Tuesday, 21 September 2010

Eric Daniels will leave Lloyds with millions and millions of pounds!

As you all know, Eric Daniels is retiring from Lloyds Banking Group. He is the chief executive, for those of you who don't know. [Why don't you know?] But do you know that he will be leaving with millions and millions of pounds? £13 million altogether. Not a lot of people know that. That's salary, shares, bonus, pension pot, you name it. The Telegraph did - here.

Well, good luck to him! There's no harm in leaving a bank with millions of pounds, is there? Unless you happen to be carrying a sawn-off shotgun and wearing one of your wife's stockings on your head - but that's another matter! Let's not get into that. O Master, the stocking? Although you wouldn't be leaving with millions, of course. Bank robbers are paid nowhere near as much as chief executives. Maybe that's something one of our fucked-up trade unions can look into. Unequal pay - it's a nightmare, ain't it? Something should be done about it.

But back to Mr Daniels. Do you know I haven't written about Eric Daniels before? I've never even mentioned him in passing. Why not?! He's the chief executive of a major bank, and he doesn't merit a mention?! This is an outrage!

O Master, maybe you should do a post on Mr Daniels now, before he gets all upset and starts writing letters to the Times or the Daily Star or the Daily Sport, telling everyone what an absolute bastard you are.

O my child, what do you think this is?

Oh, silly me!

Dear reader, this, here, is my post about Eric Daniels. Long overdue, but better late than never, eh?
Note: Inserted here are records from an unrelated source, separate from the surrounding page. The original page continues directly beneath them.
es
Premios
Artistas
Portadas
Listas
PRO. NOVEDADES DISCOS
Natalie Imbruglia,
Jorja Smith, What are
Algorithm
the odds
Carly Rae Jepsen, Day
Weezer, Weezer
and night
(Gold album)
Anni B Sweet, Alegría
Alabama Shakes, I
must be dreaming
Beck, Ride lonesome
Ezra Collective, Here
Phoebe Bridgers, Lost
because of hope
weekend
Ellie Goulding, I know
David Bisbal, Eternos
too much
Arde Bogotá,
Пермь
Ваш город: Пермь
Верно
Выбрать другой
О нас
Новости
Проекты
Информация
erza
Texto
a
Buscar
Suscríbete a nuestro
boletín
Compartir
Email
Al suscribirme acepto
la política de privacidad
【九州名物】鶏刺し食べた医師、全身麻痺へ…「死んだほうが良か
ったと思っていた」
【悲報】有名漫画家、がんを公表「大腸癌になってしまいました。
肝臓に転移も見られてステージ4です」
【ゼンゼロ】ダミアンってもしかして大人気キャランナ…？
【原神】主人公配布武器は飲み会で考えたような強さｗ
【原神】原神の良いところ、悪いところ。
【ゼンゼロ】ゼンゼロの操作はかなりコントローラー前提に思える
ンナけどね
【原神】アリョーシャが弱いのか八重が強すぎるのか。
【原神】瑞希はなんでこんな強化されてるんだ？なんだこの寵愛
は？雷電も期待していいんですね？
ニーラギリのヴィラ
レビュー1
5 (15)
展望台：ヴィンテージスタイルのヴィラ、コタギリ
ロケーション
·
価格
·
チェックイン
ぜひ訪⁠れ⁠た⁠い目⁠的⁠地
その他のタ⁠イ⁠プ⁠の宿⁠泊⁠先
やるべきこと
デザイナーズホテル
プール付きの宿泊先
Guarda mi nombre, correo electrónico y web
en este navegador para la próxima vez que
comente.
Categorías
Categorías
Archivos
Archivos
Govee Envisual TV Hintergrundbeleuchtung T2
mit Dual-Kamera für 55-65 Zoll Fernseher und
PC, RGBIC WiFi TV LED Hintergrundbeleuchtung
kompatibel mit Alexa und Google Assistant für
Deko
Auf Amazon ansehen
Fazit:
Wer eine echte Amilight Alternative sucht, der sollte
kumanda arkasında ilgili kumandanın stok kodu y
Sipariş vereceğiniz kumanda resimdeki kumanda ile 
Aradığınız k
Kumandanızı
Right, let's get down to business. What do we know about Eric Daniels? Well, I suppose I could tell you about his German dad and his Chinese mum - an interesting combination! I could tell you about his years in Panama, Argentina, and Chile, working for Citibank. But I'm not going to tell you about any of that. It doesn't interest me, not even the interesting combination of his parents. I lied about that. (My interest, I mean.) It's just not interesting. Well, maybe a little bit. It's a little bit interesting.

O Master, this isn't going well, is it?

The problem, my child, is that Eric has never really struck me as the mystical type. Can you imagine him with a head of fire [his head] in the astral desert of our love? I can't. And if I'm not able to speak of a banker in mystical terms, I would rather not speak of him/her at all.
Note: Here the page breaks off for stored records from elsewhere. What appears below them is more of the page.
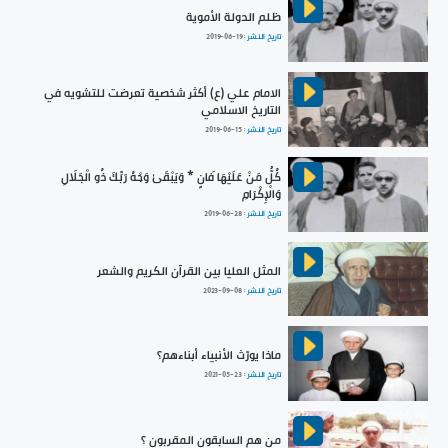
ظلم الدولة الأموية
تاريخ النشر :
2019-06-19
الامام علي (ع) أكثر شخصية تعرضت للتشويه في
التاريخ الاسلامي
تاريخ النشر :
2019-06-15
كُلُّ مَنْ عَلَيْهَا فَانٍ * وَيَبْقَىٰ وَجْهُ رَبِّكَ ذُو الْجَلَالِ
وَالْإِكْرَامِ
تاريخ النشر :
2019-06-28
المثل العليا بين القرآن الكريم والشعر
تاريخ النشر :
2023-09-08
ماذا يورّث الأنبياء أبناءهم؟
تاريخ النشر :
2021-05-23
من هم السابقون المقربون ؟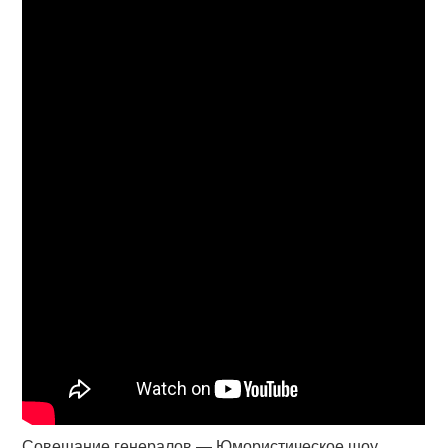
Совещание генералов — Юмористическое шоу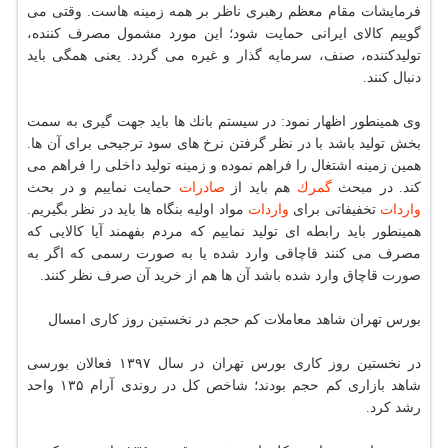
فرمایشات مقام معظم رهبری ناظر بر همه زمینه هاست. وقتی می
گوییم كالای ایرانی حمایت شود؛ این مورد مشمول مصرف كننده،
تولیدكننده، صنف، سرمایه گذار و غیره می گردد. یعنی همگی باید
دنبال كنند.
وی همینطور اظهار نمود: در سیستم بانك ها باید جهت گیری به سمت
بخش تولید باشد با در نظر گرفتن نرخ های سود ترجیحی برای آن ها.
همین زمینه اشتغال را فراهم نموده و زمینه تولید داخلی را فراهم می
كند. در مبحث
گمرك
هم باید از
صادرات
حمایت نماییم و در بحث
واردات
تخفیفاتی برای
واردات
مواد اولیه بنگاه ها باید در نظر بگیریم.
همینطور باید رابطه ای تولید نماییم كه مردم بفهمند آیا كالایی كه
مصرف می كنند قاچاقی وارد شده یا به صورت رسمی كه اگر به
صورت قاچاق وارد شده باشد آن ها هم از خرید آن صرف نظر كنند.
بورس تهران شاهد معاملات كم حجم در نخستین روز كاری امسال
در نخستین روز كاری بورس تهران در سال ۱۳۹۷ فعالان بورسی
شاهد بازاری كم حجم بودند؛ شاخص كل در روندی آرام ۱۳۵ واحد
رشد كرد.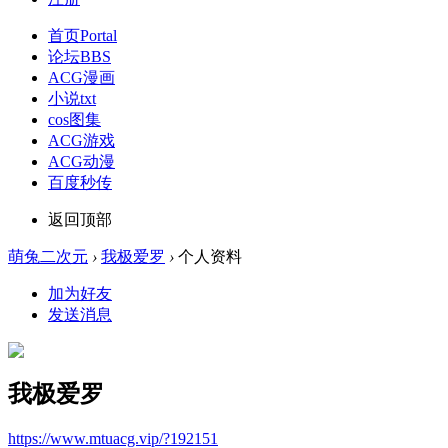
首页
Portal
论坛
BBS
ACG漫画
小说txt
cos图集
ACG游戏
ACG动漫
百度秒传
返回顶部
萌兔二次元
›
我极爱罗
›
个人资料
加为好友
发送消息
我极爱罗
https://www.mtuacg.vip/?192151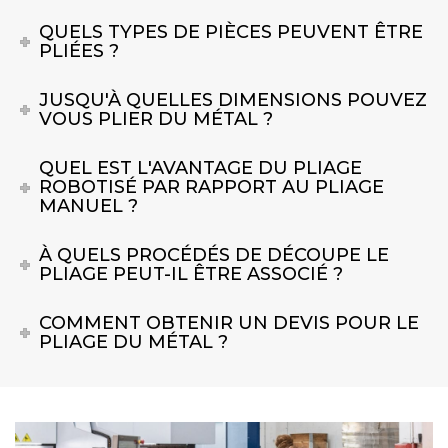
QUELS TYPES DE PIÈCES PEUVENT ÊTRE
PLIÉES ?
JUSQU'À QUELLES DIMENSIONS POUVEZ
VOUS PLIER DU MÉTAL ?
QUEL EST L'AVANTAGE DU PLIAGE
ROBOTISÉ PAR RAPPORT AU PLIAGE
MANUEL ?
À QUELS PROCÉDÉS DE DÉCOUPE LE
PLIAGE PEUT-IL ÊTRE ASSOCIÉ ?
COMMENT OBTENIR UN DEVIS POUR LE
PLIAGE DU MÉTAL ?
What do you mean, him/her? This sounds interesting! Tell us about Eric's struggle with his sexuality.

Eric doesn't struggle with his sexuality! As far as I know. I was refering to bankers in general. If they ain't all mystical and shit, I don't wanna know.
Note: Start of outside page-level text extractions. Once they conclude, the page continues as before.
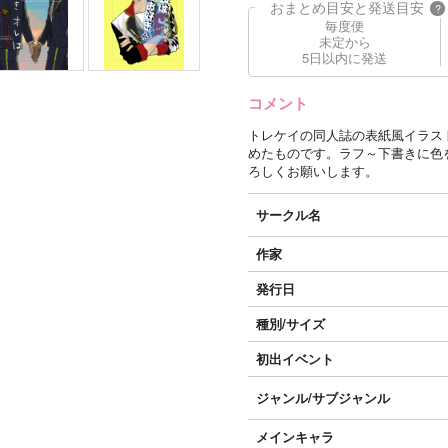
おまとめ目安と発送目安
?
毎度便
未定から
5日以内に発送
コメント
トレケイの同人誌の表紙風イラス
めたものです。ラフ～下書きに色
ろしくお願いします。
サークル名
作家
発行日
種別/サイズ
初出イベント
ジャンル/
サブジャンル
メインキャラ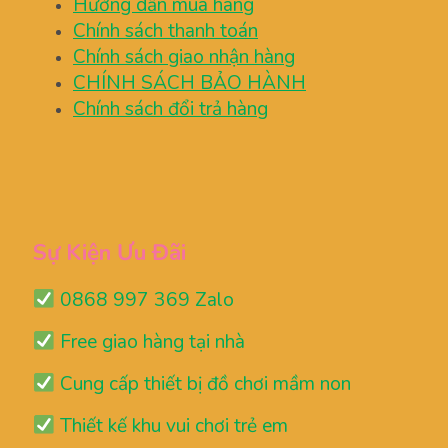
Hướng dẫn mua hàng
Chính sách thanh toán
Chính sách giao nhận hàng
CHÍNH SÁCH BẢO HÀNH
Chính sách đổi trả hàng
Sự Kiện Ưu Đãi
0868 997 369 Zalo
Free giao hàng tại nhà
Cung cấp thiết bị đồ chơi mầm non
Thiết kế khu vui chơi trẻ em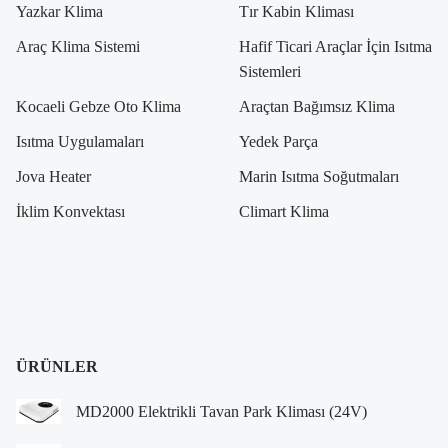
Yazkar Klima
Tır Kabin Kliması
Araç Klima Sistemi
Hafif Ticari Araçlar İçin Isıtma
Sistemleri
Kocaeli Gebze Oto Klima
Araçtan Bağımsız Klima
Isıtma Uygulamaları
Yedek Parça
Jova Heater
Marin Isıtma Soğutmaları
İklim Konvektası
Climart Klima
ÜRÜNLER
MD2000 Elektrikli Tavan Park Kliması (24V)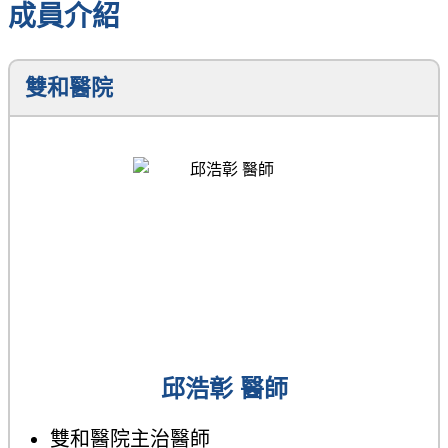
成員介紹
雙和醫院
邱浩彰 醫師
雙和醫院主治醫師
Fair enough. But I still maintain that there's nothing wrong with being a hermaphrodite. This is the twenty-first century, mate. We've got to be more sensitive and understanding when dealing with these issues.

Yes, my child, you are absolutely correct. My apologies to Mr Daniels and his family in this very trying time. I hope there's a happy ending to it. Doctors can perform miracles these days.